MATERIAL PROVIDED:
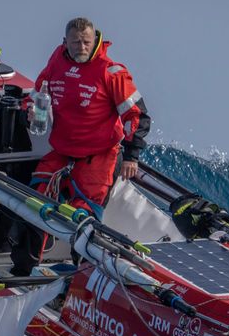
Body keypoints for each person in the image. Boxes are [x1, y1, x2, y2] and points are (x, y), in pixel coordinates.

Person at [10, 17, 151, 275]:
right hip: (63, 151)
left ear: (95, 39)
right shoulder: (57, 61)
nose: (82, 47)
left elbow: (138, 116)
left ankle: (83, 277)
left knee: (82, 218)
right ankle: (23, 271)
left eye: (87, 41)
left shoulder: (111, 72)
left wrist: (132, 156)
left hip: (99, 157)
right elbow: (39, 91)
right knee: (33, 200)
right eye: (76, 42)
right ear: (65, 43)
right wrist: (29, 110)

THE TASK: Once the pictures are set aside, retype the rest of the listing exactly.

SOLUTION:
Body keypoints for each person in the image. Boxes are [x1, y1, x2, y2] and points are (x, y), in pixel coordinates.

Person at [10, 17, 151, 275]:
right hip: (63, 151)
left ear: (95, 39)
right shoulder: (57, 61)
nose: (82, 47)
left elbow: (138, 116)
left ankle: (83, 277)
left knee: (82, 218)
right ankle: (23, 271)
left eye: (87, 41)
left shoulder: (111, 72)
left wrist: (132, 156)
left hip: (99, 157)
right elbow: (39, 91)
right knee: (33, 200)
right eye: (76, 42)
right ear: (65, 43)
right wrist: (29, 110)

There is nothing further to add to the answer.